Las exposiciones de tesis siempre implican el riesgo de que el comisario se convierta en un artista más, es decir, en el prescriptor fundamental de preceptos que buscan hacer definitiva y perdurable la percepción o la reflexión del espectador, incluso bastante más allá de la intención primigenia de los autores de las obras. Algo de esto queda patente en la nueva muestra inaugurada por el Guggenheim, donde el amplísimo epígrafe del arte y el espacio o el concepto inicial de la relación y el trabajo conjunto entre Chillida y Heidegger conceden un mandato plenipotenciario al comisario para acometer una relectura de la abstracción, una revisión y actualización de la colección o también un discurso expositivo sobre la conceptualización metafísica del espacio.

Naturalmente, su basamento académico alude a esa filosofía heideggeriana que nos permite en relación con el espacio la apertura de un camino de comprensión más allá de la lógica cartesiana y de la determinación física.
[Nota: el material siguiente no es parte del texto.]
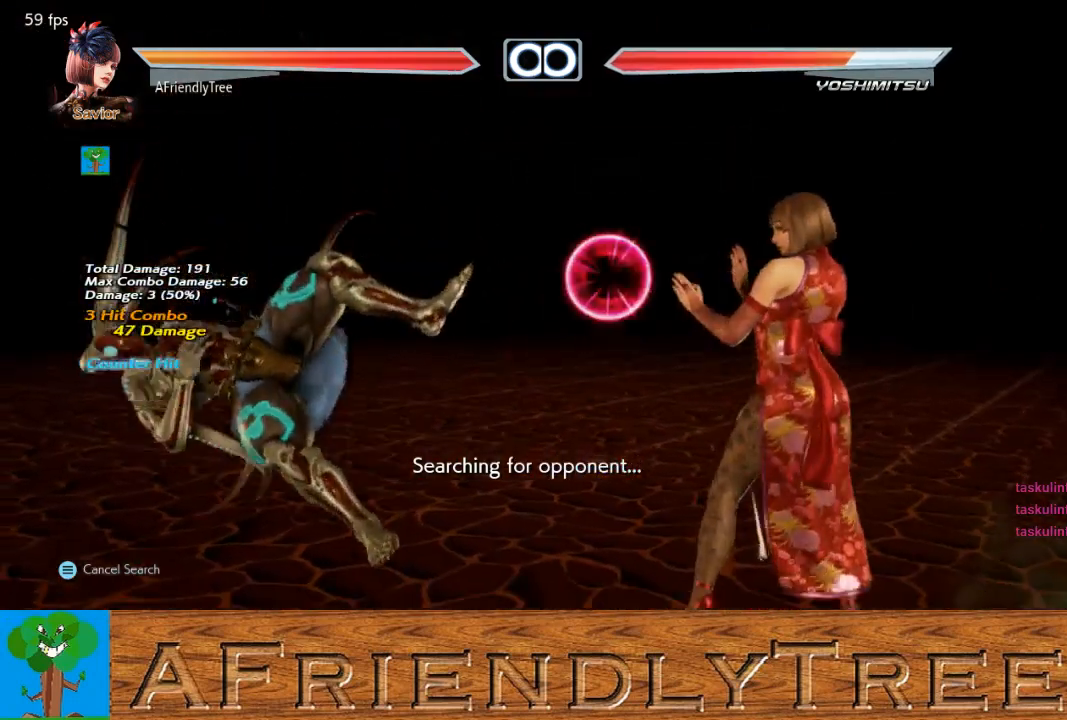
{"buttons": [], "left_stick": "center", "events": []}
Pues bien, sin grandes vinculaciones a la cronología o a la afinidad de las corrientes, el recorrido transita por una discursiva grandilocuente y a veces pretenciosa, lo cual no significa ni la inexistencia de una valiosa investigación, ni tampoco la lógica armoniosa de un interesante diálogo creativo. Por ejemplo, si por un lado la desocupación del espacio en Oteiza puede vincularse a ese corte evocador del infinito que nos enseña Fontana, también se puede entender la ambigüedad del vacío tanto mediante ese cuestionamiento de la abstracción que hace Prudencio Irazabal, como a través de las poderosas formas en el espacio de Susana Solano.
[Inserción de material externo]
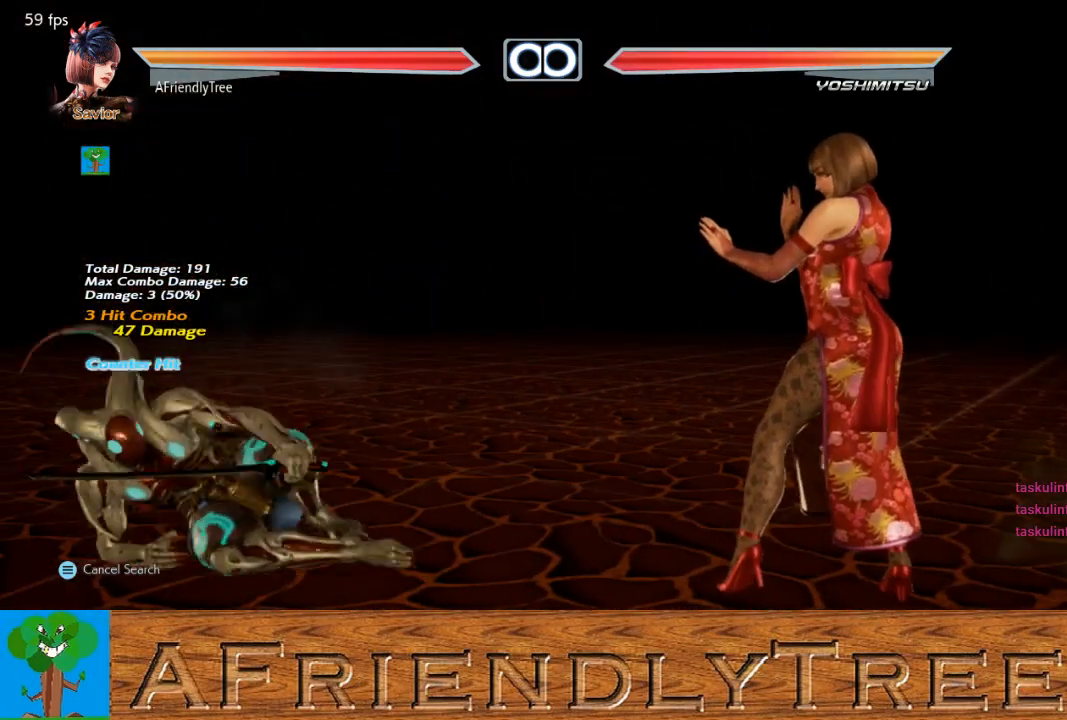
{"buttons": [], "left_stick": "center", "events": [[333, "left_stick", "left"], [433, "left_stick", "center"]]}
Y aunque sea demasiado retórica esa sala consagrada al atomismo, no es menos cierta la aparente relación entre la tensión cósmica que otorga Damián Ortega a los objetos, con la fragmentación y la recombinación de Rosenquist en su homenaje al Apolo I. Aun así, es seguro que una mayor simplicidad discursiva hubiera bastado para apreciar este notable imaginario creativo y espacial, cuyo juego con los volúmenes y las formas del edificio de Frank Gehry resulta fascinante.